• _YOUR ASSIGNMENT_: Reproduce the lines of the material from the line with "Всі умови доставки" up to and including the line with "27 lipca 2023". Leave the pictures out of your answer.

[[ INFORMATION open ]]

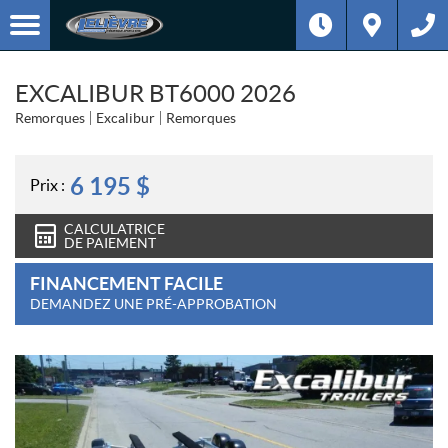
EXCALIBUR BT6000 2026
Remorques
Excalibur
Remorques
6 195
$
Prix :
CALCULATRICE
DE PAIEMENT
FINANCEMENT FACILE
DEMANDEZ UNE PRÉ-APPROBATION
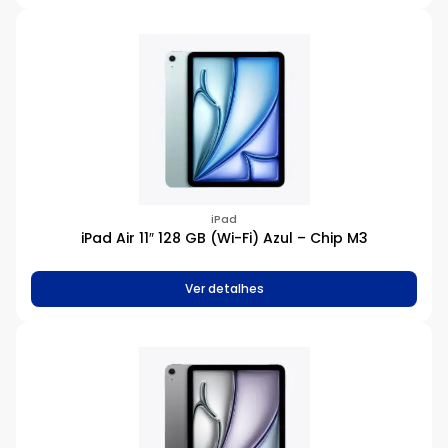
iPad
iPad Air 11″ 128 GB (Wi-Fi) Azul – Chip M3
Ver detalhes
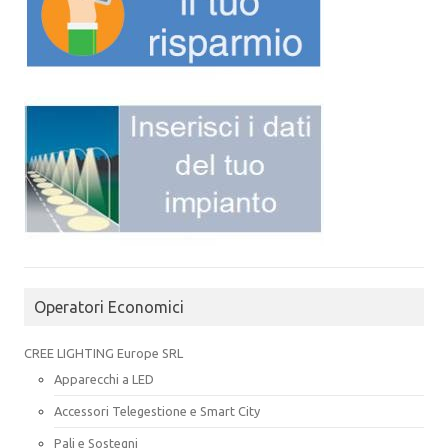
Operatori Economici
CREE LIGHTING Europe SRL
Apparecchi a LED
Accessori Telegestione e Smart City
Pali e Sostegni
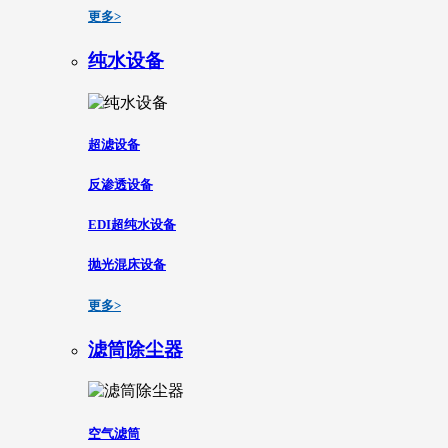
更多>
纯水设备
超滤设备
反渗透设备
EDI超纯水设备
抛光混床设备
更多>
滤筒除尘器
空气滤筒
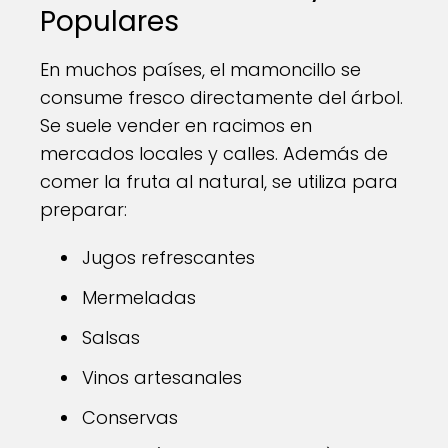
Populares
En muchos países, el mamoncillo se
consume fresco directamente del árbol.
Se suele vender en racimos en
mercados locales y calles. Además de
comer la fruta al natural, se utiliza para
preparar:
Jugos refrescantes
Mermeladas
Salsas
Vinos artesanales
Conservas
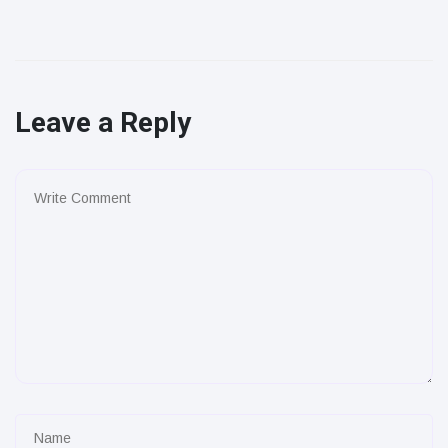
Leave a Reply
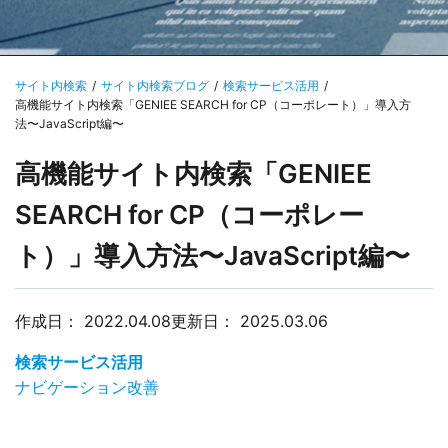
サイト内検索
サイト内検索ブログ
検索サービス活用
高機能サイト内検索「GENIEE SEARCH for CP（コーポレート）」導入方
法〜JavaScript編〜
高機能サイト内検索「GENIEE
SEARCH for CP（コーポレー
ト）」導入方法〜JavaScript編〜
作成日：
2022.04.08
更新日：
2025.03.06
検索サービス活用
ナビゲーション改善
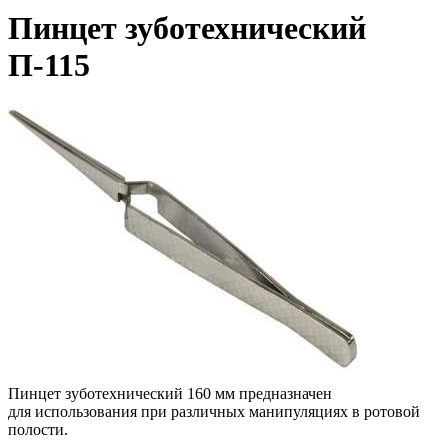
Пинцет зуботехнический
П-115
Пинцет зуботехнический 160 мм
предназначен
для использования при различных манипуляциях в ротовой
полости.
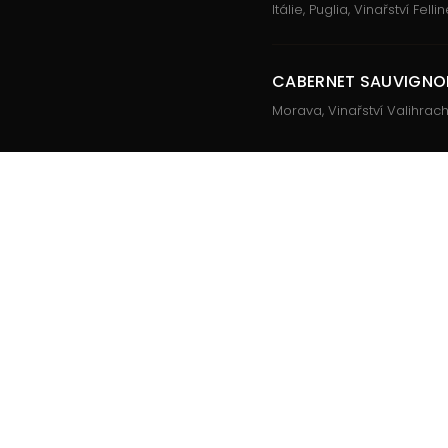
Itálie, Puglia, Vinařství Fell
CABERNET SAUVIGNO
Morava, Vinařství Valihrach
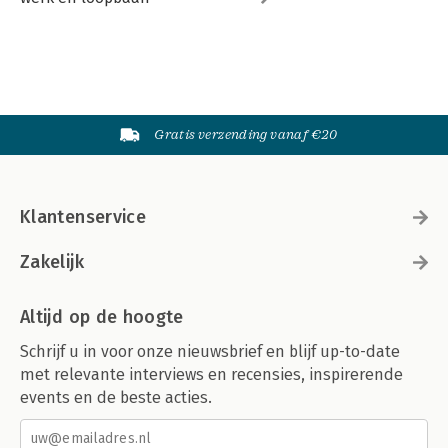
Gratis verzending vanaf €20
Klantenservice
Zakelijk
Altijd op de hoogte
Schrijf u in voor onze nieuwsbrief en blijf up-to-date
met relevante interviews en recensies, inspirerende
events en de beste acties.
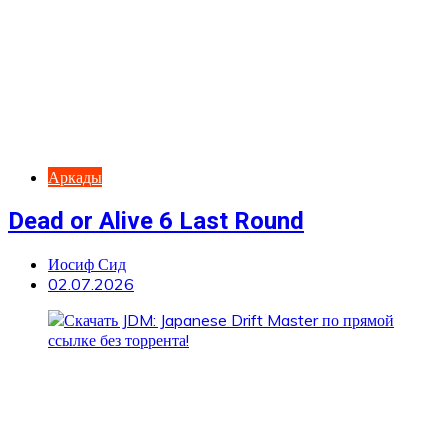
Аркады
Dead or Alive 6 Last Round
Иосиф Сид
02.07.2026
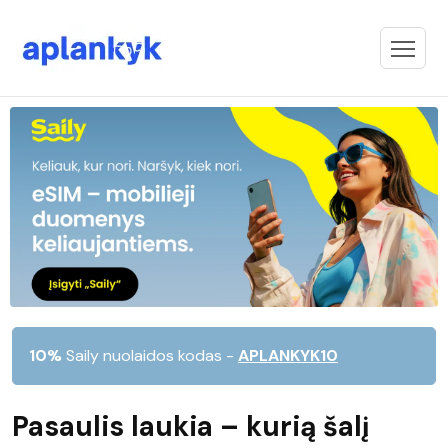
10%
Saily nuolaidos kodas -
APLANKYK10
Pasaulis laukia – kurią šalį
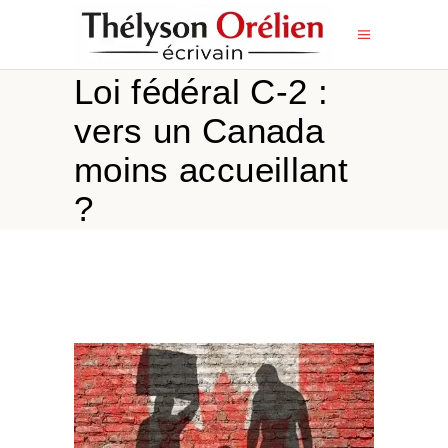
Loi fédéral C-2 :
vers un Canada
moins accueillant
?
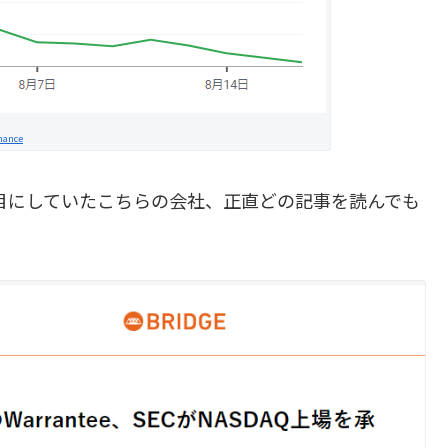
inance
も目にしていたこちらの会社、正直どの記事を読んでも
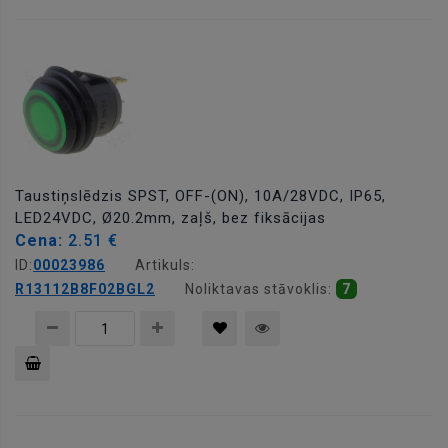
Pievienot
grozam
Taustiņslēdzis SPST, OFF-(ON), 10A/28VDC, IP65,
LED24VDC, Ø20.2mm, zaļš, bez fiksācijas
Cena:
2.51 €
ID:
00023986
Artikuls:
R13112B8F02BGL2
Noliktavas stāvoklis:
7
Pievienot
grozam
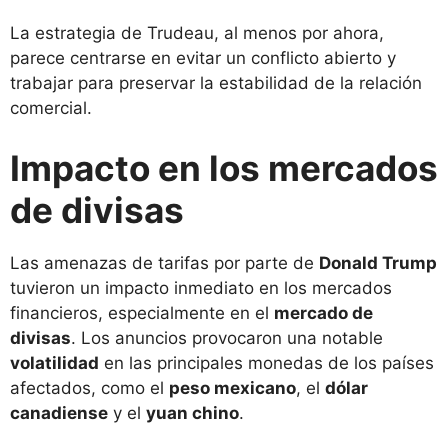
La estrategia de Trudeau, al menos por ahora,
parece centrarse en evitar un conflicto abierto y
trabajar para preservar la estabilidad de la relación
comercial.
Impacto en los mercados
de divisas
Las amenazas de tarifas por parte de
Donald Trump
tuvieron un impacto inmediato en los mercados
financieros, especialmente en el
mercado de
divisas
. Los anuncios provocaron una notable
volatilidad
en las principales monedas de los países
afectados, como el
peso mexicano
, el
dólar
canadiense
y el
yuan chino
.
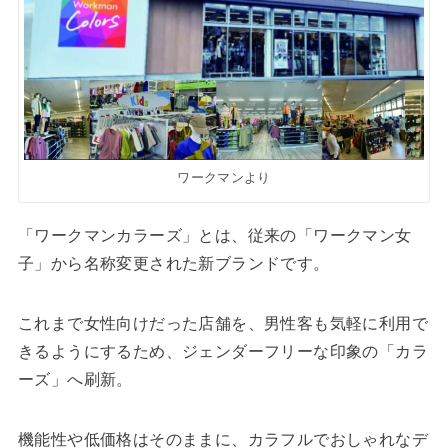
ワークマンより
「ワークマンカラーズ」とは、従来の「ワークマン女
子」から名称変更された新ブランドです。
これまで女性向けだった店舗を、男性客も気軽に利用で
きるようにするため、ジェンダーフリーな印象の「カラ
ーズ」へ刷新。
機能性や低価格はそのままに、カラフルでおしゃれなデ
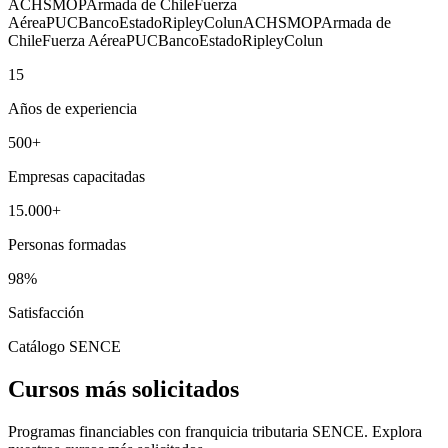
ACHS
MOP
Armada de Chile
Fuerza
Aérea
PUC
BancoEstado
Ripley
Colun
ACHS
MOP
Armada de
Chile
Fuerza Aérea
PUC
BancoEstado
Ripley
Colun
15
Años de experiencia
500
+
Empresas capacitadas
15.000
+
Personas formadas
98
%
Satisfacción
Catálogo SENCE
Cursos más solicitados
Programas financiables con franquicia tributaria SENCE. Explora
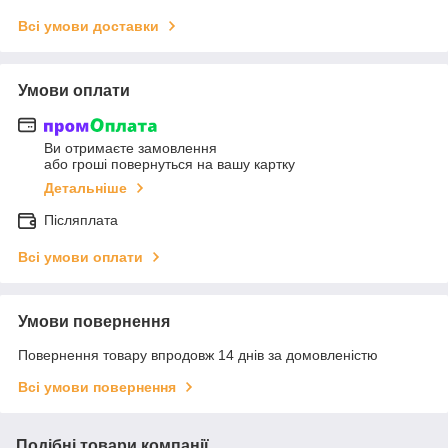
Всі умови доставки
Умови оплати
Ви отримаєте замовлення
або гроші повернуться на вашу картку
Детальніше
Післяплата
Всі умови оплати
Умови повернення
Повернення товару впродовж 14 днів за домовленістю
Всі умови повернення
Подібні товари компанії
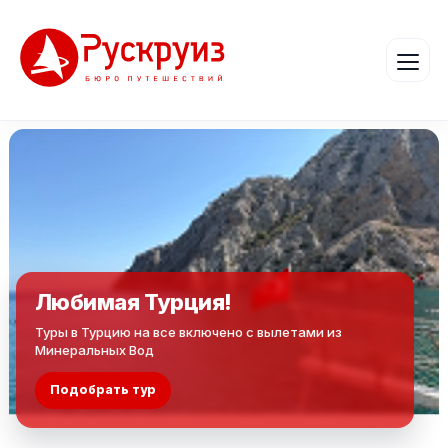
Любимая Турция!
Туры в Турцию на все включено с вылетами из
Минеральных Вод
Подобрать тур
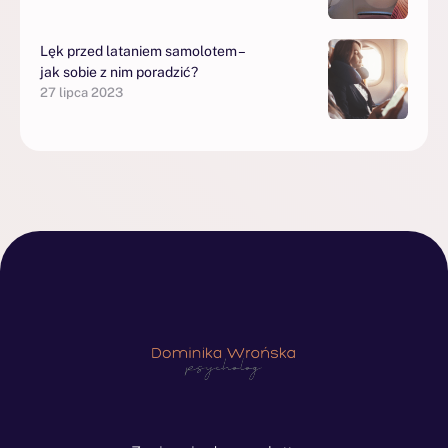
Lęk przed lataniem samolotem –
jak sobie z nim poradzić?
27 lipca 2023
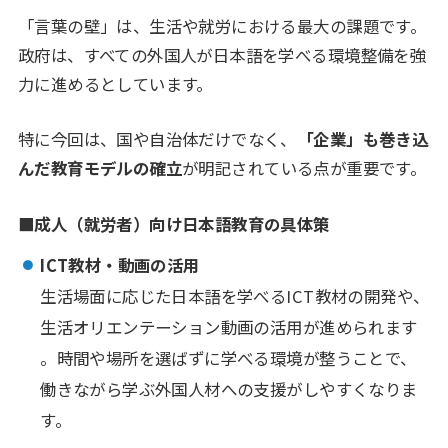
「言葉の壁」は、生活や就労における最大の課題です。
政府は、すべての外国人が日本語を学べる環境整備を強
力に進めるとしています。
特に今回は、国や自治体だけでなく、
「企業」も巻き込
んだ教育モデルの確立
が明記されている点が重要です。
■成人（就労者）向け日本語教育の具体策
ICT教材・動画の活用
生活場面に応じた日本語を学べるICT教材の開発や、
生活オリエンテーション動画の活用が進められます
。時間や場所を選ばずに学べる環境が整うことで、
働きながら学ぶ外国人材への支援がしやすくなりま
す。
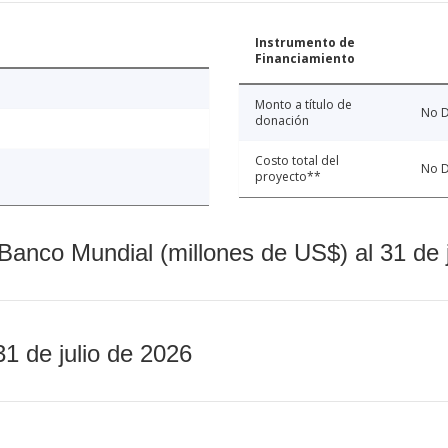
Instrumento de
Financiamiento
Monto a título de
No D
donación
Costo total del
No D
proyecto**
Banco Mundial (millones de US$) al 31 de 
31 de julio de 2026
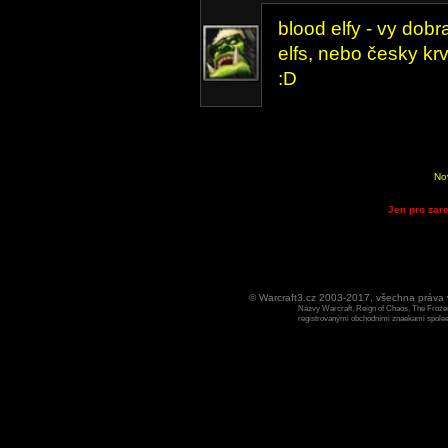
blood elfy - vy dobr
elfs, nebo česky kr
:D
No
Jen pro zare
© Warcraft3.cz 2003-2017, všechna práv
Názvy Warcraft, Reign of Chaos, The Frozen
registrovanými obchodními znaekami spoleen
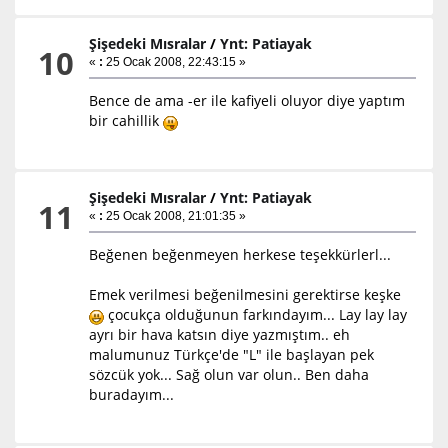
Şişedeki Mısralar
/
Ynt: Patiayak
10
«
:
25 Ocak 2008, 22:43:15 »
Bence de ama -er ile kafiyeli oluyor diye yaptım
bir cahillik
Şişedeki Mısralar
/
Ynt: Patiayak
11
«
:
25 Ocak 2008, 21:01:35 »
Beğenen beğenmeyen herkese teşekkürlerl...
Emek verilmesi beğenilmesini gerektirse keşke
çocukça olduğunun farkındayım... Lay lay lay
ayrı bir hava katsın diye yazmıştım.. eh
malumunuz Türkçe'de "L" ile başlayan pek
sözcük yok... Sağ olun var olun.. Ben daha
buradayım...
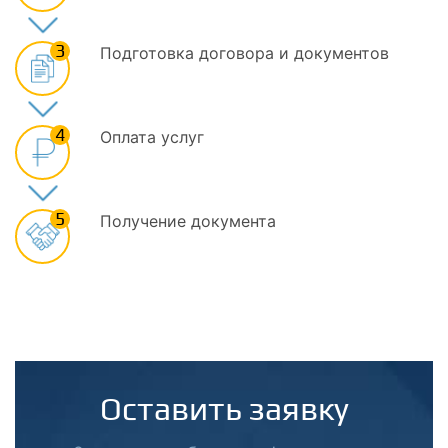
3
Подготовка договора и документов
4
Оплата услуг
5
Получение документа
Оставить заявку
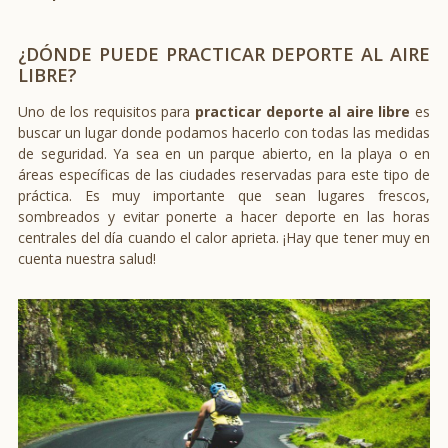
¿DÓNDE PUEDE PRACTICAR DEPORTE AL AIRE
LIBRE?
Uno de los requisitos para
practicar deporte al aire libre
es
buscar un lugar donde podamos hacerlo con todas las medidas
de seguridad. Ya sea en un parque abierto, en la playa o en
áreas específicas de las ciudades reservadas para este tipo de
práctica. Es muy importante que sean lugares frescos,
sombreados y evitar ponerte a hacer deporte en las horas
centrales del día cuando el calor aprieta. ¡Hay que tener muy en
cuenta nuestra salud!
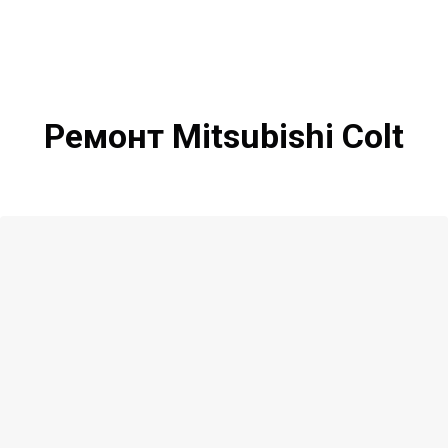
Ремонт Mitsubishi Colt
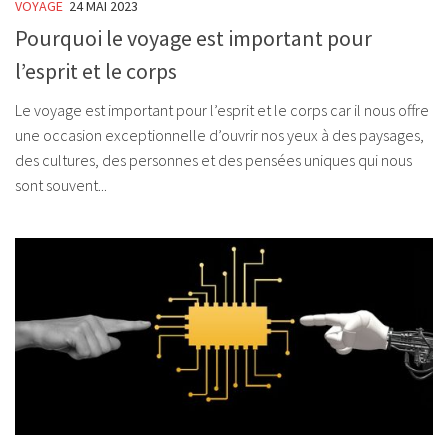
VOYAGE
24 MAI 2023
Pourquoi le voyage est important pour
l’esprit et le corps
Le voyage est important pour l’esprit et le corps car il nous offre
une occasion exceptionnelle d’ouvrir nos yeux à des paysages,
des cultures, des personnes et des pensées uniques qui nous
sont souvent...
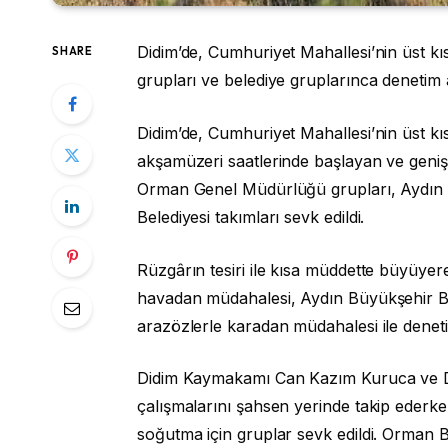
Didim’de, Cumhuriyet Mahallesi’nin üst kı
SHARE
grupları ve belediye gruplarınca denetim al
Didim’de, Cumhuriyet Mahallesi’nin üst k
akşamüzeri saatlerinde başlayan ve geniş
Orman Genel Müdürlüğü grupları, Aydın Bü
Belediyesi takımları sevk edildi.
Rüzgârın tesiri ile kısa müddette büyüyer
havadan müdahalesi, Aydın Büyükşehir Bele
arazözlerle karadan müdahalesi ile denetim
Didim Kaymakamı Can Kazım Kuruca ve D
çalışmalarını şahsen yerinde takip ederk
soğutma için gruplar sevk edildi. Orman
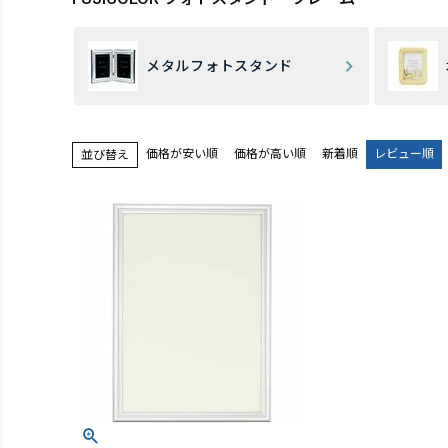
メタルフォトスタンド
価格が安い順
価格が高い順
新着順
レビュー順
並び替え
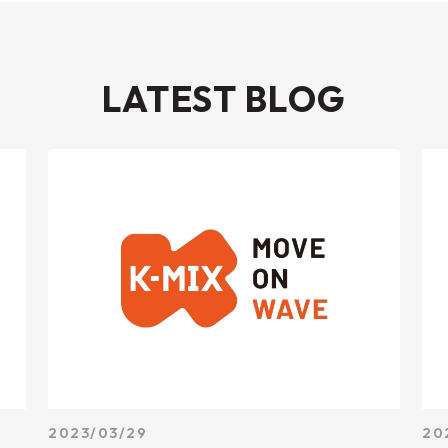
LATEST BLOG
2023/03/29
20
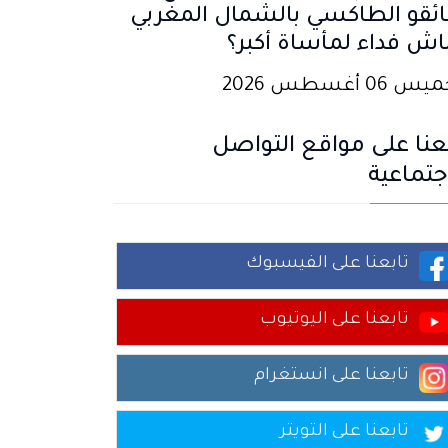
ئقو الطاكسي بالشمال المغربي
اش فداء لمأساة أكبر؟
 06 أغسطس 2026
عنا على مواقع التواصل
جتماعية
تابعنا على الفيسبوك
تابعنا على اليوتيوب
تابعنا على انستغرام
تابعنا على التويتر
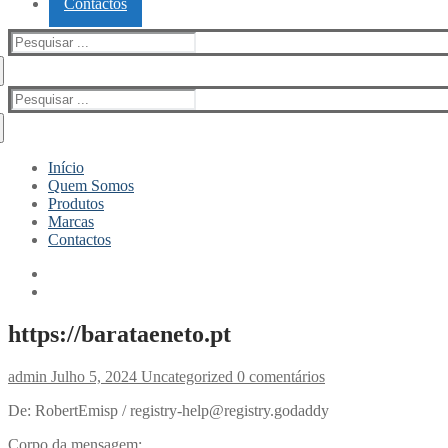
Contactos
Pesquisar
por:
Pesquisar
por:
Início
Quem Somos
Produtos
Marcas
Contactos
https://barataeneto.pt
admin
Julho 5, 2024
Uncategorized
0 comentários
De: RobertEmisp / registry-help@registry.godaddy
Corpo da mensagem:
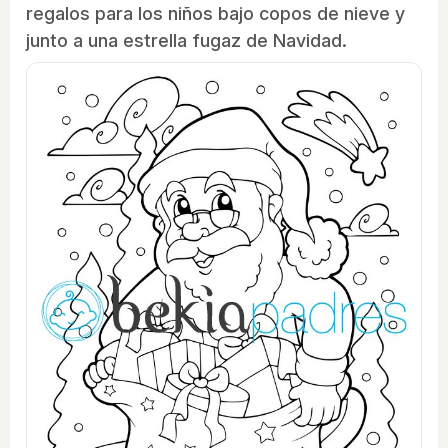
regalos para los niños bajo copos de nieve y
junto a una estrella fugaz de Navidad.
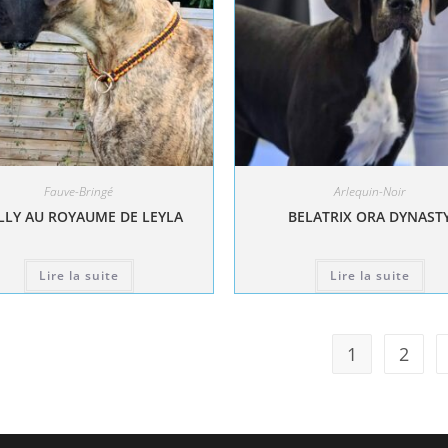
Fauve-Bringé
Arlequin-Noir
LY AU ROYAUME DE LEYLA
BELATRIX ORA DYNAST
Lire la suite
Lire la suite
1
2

[[ INFORMATION closed ]]

• _EXERCISE SOLUTION_:
Всі умови доставки
Умови оплати
Ви отримаєте замовлення
або гроші повернуться на вашу картку
Детальніше
Післяплата
Всі умови оплати
Умови повернення
Повернення товару впродовж 14 днів за домовленістю
Всі умови повернення
Подібні товари компанії
Любимая Турция!
Туры в Турцию на все включено с вылетами из
Минеральных Вод
Подобрать тур
Lęk przed lataniem samolotem –
jak sobie z nim poradzić?
27 lipca 2023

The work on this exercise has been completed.